Tous les espoirs étaient permis avec l’ouverture de la route.

On avait hâte. On s'imaginait avec la route qu'on passerait notre temps à aller se promener. On attendait tout ça avec beaucoup d'impatience.

Magella Landry, président de la Corporation de développement touristique de Natashquan

René Lévesque et Pierre Elliott Trudeau ont promis tour à tour la construction du tronçon manquant qui permettrait aux résidents d’Aguanish, de Baie-Johan-Beetz, de Natashquan et de la communauté innue de Natashquan de se déplacer vers l’ouest de la Côte-Nord.

Les travaux ont finalement duré 11 ans et coûté 150 millions de dollars, soit 3 fois plus que prévu.

Natashquan, avant et après

Auparavant, la vie à Natashquan était rythmée par les va-et-vient des avions et du bateau.
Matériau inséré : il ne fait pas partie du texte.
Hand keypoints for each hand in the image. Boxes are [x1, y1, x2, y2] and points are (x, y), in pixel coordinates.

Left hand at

Le Nordik Express, qui assurait la desserte jusqu’en Basse-Côte-Nord, était un lieu de rencontres chaque semaine.

C’était la fête, c’était soit des amis ou des inconnus qui devenaient des amis. C’était vraiment la relation avec l’extérieur.
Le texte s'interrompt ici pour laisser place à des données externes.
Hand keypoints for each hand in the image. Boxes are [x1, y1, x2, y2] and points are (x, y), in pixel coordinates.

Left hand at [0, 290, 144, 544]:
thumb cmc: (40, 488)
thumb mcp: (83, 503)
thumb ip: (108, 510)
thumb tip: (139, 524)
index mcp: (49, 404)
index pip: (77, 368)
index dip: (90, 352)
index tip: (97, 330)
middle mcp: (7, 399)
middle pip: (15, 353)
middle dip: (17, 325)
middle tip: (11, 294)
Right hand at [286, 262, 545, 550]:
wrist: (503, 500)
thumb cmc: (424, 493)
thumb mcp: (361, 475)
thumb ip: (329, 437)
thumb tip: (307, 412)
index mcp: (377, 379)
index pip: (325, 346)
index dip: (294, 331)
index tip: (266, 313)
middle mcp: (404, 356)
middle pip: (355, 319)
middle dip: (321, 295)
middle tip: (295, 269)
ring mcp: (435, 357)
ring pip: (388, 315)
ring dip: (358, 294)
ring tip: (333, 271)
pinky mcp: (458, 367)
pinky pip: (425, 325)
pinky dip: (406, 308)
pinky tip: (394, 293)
Jean-Claude Landry, capitaine de bateau

André Carbonneau a dirigé durant 43 ans l’aéroport de Natashquan. Il en a vécu des tempêtes de neige qui forçaient les passagers à dormir dans l’aérogare.

« Il n’y avait plus de place à l’hôtel et nulle part pour les passagers. Ils restaient avec nous. On faisait du café et on jouait aux cartes », raconte-t-il avec un brin d’humour.
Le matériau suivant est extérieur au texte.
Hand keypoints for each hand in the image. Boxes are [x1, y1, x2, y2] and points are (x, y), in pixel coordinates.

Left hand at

Les vents ont changé depuis l’ouverture de la route. Avant, une vingtaine d’avions atterrissaient par jour à Natashquan, maintenant il n’y en a plus que deux.

L’approvisionnement au Marché Natashquan se fait maintenant par camion, exception faite de la crème glacée et des croustilles, qui arrivent par bateau. Le coût du transport routier s’élève à 40 000 $ par année puisque les distributeurs ne se rendent pas plus loin que Havre-Saint-Pierre.

Après 20 ans d’ouverture de la route, le moyen le plus économique actuellement, c’est toujours le bateau.

Richard Beaudry, propriétaire, Marché Natashquan

Le tourisme, un levier de développement économique

Le président de la Corporation de développement touristique de Natashquan, Magella Landry, a lancé une campagne de financement pour restaurer le site patrimonial de Gilles Vigneault, faute de subvention gouvernementale.

Il souhaite attirer plus de touristes… qui se font toujours attendre à Natashquan. Avant la route, il y avait 3000 visiteurs, maintenant il y en a environ 5000.

« On n’a pas assez d’argent pour amener plus de monde que ça. Il faut inciter à faire venir ce monde-là. Il faut faire de la publicité », déplore Magella Landry.

La route a permis aux gens de se déplacer plus facilement pour voir la famille à l’extérieur ou aller à l’hôpital, à Havre-Saint-Pierre, mais elle leur a laissé un goût amer.

Il y a toujours la distance. Quand bien même ça serait le plus beau pays, peut-être si on avait de la chaleur et des palmiers, on aurait plus de chances. Mais il reste qu’on est toujours loin.

Léonard Landry, résident de Natashquan

Vingt ans après la construction de la route, les défis restent nombreux pour les descendants des Madelinots venus s'installer à Natashquan qui tentent toujours de trouver des solutions pour développer leur coin de pays.